THE BUTLER - UN MAGGIORDOMO ALLA CASA BIANCA

Un film di Lee Daniels. Con Forest Whitaker, Oprah Winfrey, Mariah Carey, John Cusack, Jane Fonda. Titolo originale Lee Daniels' The Butler. Drammatico, durata 132 min. - USA 2013. - Videa - CDE

Scorre via piatto, ma, come tutti i biophic del genere, è da vedere in quanto racconta anni e anni di storia americana. La velocità democratica di un’egemonia molto giovane se paragonata a quella europea. L’ingiustizia razziale che per anni ha serpeggiato, e, forse, continua a strisciare, vista con gli occhi di un maggiordomo che combatte la sua posizione sociale con il duro lavoro, l’abnegazione silenziosa, scontrandosi con l’amato figlio ribelle attivista politico e “follower” anti litteram di Martin Luther King. Il rapporto padre/figlio è il fulcro più interessante della pellicola che non sorprende mai lo spettatore: lo conduce dolcemente dove sa di andare, ma, proprio per questo dà la soddisfazione che ci si aspetta dalla storia che non si può riscrivere. In Italia è stato nelle sale proprio nel giorno della memoria dedicato al reverendo nero sopracitato. Menzione d’onore per la bellezza in stile blaxploitation della fidanzata del figlio del maggiordomo. Una “bella e cattiva” da brividi.


IL GRANDE MATCH

Un film di Peter Segal. Con Sylvester Stallone, Robert De Niro, Kevin Hart, Alan Arkin, Kim Basinger. Titolo originale Grudge Match. Commedia, durata 113 min. - USA 2013. - Warner Bros Italia

“The Razor”, Silvester Stallone e “The Kid” Robert DeNiro. Due pugili contro. Non basta per un film? Basta eccome! Lo scontro infinito tra due uomini come Joseph Conrad insegnava ne “i duellanti”, ha un che di epico. Se poi ci focalizziamo sul momento del loro tramonto fisico diventa addirittura crepuscolare. Alla base del rancore, oltre che al classico odio sportivo, c’è anche il fattaccio sentimentale. Il classico triangolo di tradimenti con cardine Kim Basinger che, inquadrata in campo medio potrebbe far invidia a lei stessa da giovane (una volta avvicinata la telecamera i difetti si vedono, ma tant’è…).

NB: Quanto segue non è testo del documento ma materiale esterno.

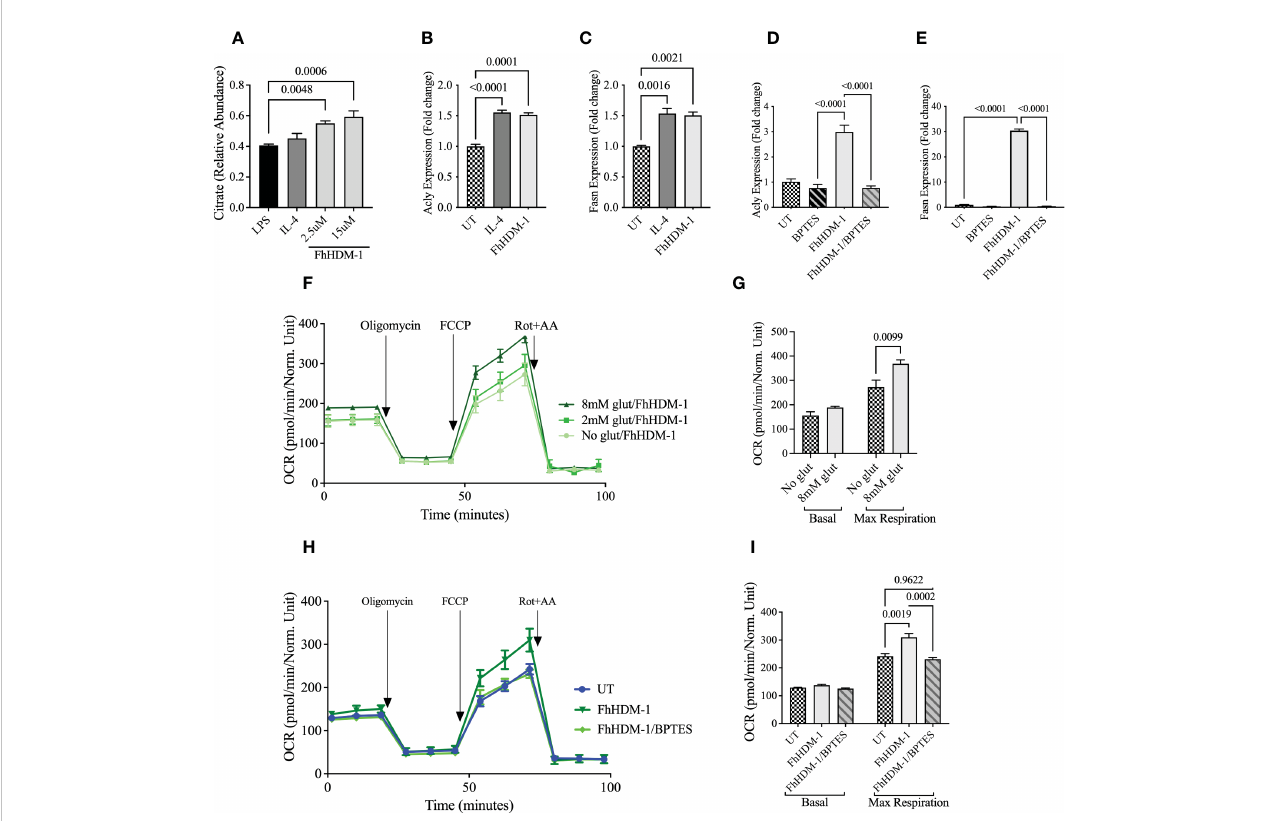
FIGURE 3 Oxidative phosphorylation induced by FhHDM-1 is fuelled by endogenous fatty acids synthesised via glutaminolysis. (A) BMDMs were treated with LPS (20ng/mL), IL-4 (20ng/mL) or FhHDM-1 (2.5µM and 15µM). The intracellular levels of citrate were quanti fi ed by mass spectrometry after metabolite extraction (n=6), and (B – E) The differential expression of Acly and Fasn was quanti fi ed by qRT-PCR in lysates of cells (n=3) that were untreated, or treated with IL-4, FhHDM-1(2.5µM), or a combination of FhHDM-1 and the glutamate inhibitor, BPTES (10µM), for 6h. (F) Glutamine dependency was determined by measuring the OCR in BMDMs treated with FhHDM-1 (2.5µM) for 6h in glutamine replete (2mM or 8mM) or depleted media for 18h (n=4). The basal oxygen consumption rate (OCR) was initially determined, and then measured following sequential treatments with oligomycin, FCCP, and rotenone/antimycin A (Rot+AA) to determine (G) the maximum respiratory capacity of cells. (H, I) The requirement for glutamine by FhHDM-1 treated cells was validated by measuring the (H) OCR and the (I) maximum respiratory capacity in BMDMs cultured in media (UT), or in the presence of FhHDM- 1 (2.5µM) or a combination of FhHDM-1 and the glutamate inhibitor, BPTES (10µM), for 18h. Statistical signi fi cance was determined by a one-way ANOVA with Tukey ’ s multiple comparison test. Data is representative of three independent experiments and is presented as means ±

Stallone è il buono ingenuo e, DeNiro, il mascalzoncello. Niente di nuovo. Un ora e mezzo di intrattenimento condito da buone interpretazioni e culminante nella classica resa dei conti che, udite udite, avrà un vincitore. Nota: Alan Arkin è un attore formidabile, diverte solamente alzando un sopracciglio, avrebbe dovuto fare molti più film.